I agree the PPSA is very important. However, I'm a bit hesitant to ascribe too much of the low share price level to it. The PPSA has been an outstanding item for over 2 years and the share price climbed to very high levels despite it. The continual delays in signing it have gotten more worrisome over time and per Scott, several forms of alternative funding are dependent upon it being signed. I would probably put PPSA as fifth on my list. The share price is way too low imo, but if I were to speculate on other investors reasons' for not buying, I would prioritize them as follows:
- Unwillingness of investors to purchase shares on market due to frequent below market capital raises at a discount of 25% to 35% (after accounting for the value of free options). As the share price has continued to fall on relatively low volume, the argument that many large investors were participating in capital raises to flip the shares onto retail has grown in likelihood imo. Why aren't the sophisticated investors who participated at 13c, 20c, etc. buying like mad at 6c? The low volume indicates they almost certainly aren't. You could argue that they're waiting for a capital raise but why not also buy on market? The recent capital raises have been oversubscribed with investors only getting a portion of their request. For these reasons, I think there are probably very few, if any, large institutional investors buying based on fundamentals and valuation. This leaves it up to retail to support the share price, many of whom feel betrayed by these below market capital raises.
- Lack of funding
- Many retail investors are over-extended in their Invictus position and aren't willing to devote more money to it.
- Net pay below market expectations (I think market expectations were too high; 35m seems decent to me. The Venus oil discovery in Namibia is one of the largest of the 21st century and only has 84m of net pay but a huge square footage.
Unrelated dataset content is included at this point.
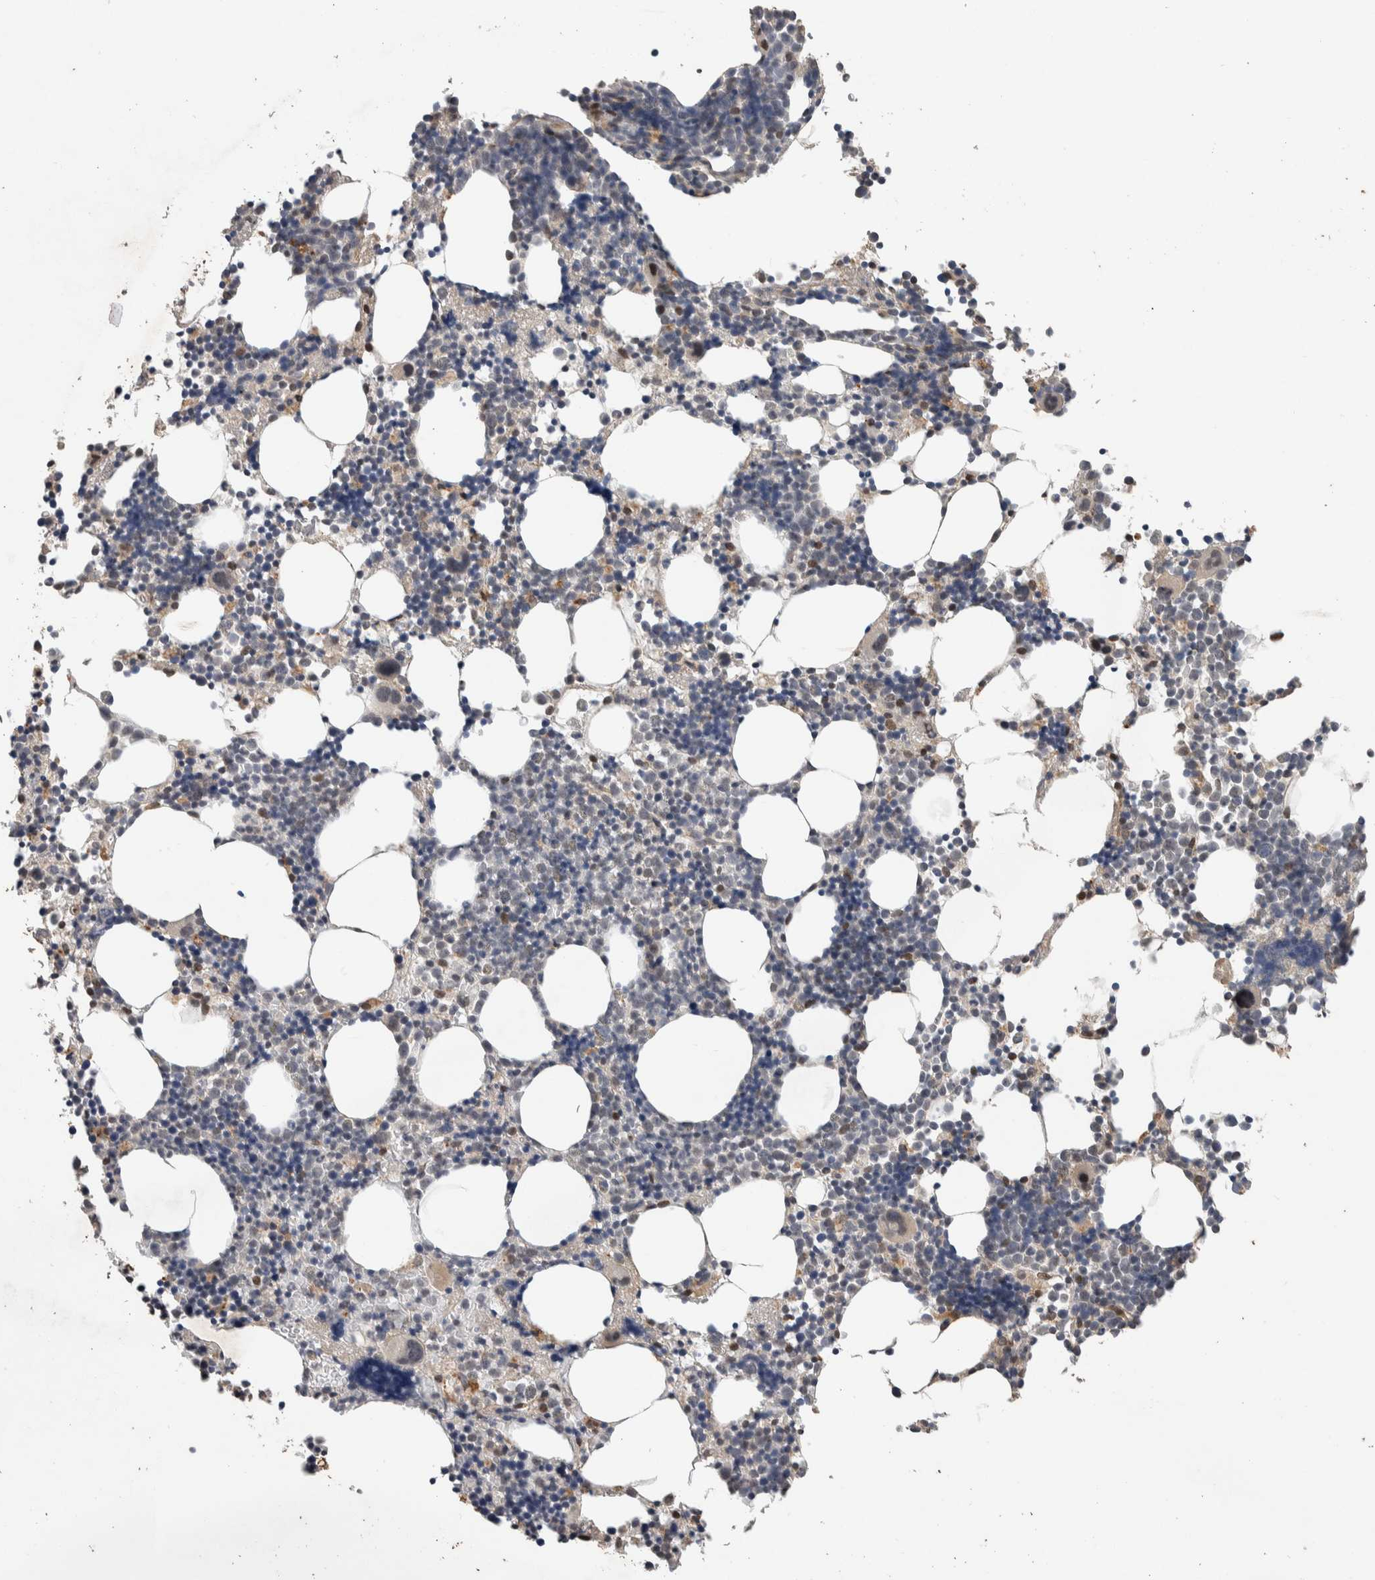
{"staining": {"intensity": "weak", "quantity": "<25%", "location": "nuclear"}, "tissue": "bone marrow", "cell_type": "Hematopoietic cells", "image_type": "normal", "snomed": [{"axis": "morphology", "description": "Normal tissue, NOS"}, {"axis": "morphology", "description": "Inflammation, NOS"}, {"axis": "topography", "description": "Bone marrow"}], "caption": "Immunohistochemistry histopathology image of unremarkable bone marrow: human bone marrow stained with DAB exhibits no significant protein staining in hematopoietic cells.", "gene": "CYSRT1", "patient": {"sex": "male", "age": 31}}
It's rumored to have more net pay but 84m is the official number in the discovery announcement)
- Lack of PPSA
- Concerns about reservoir quality
- Concern that operational issues (tool failures, sidetracks, etc) will continue to blow out well budgets.
My top two reasons are funding related so to the extent that the lack of PPSA is heavily affecting our ability to raise funds, I can see the argument that PPSA is the root cause of the low share price. This still raises the question of why it's having such a big effect on the share price post discovery since it's been an issue for years. I'm sure there are many other reasons that I'm not thinking of but those are my best guesses. There's some I left off the list cause it was getting too long (such as general sovereign risk, trust in management, etc). Tax loss selling is another big factor atm but is more of a positive feedback effect than a root cause.
The true test will come once the PPSA is signed and we can see the share price reaction. My wild guess is a 20% to 30% bump in the share price upon announcement (this assumes the PPSA is announced in a standalone announcement and not with other significant news). I very well could be underestimating the PPSA's significance though. If I were to ask myself how much of a premium I would be willing to pay on the current share price if I knew with certainty the PPSA would be signed on favorable terms, I would say 20%. I'm fairly confident it will be signed though so my premium might be lower than most people's.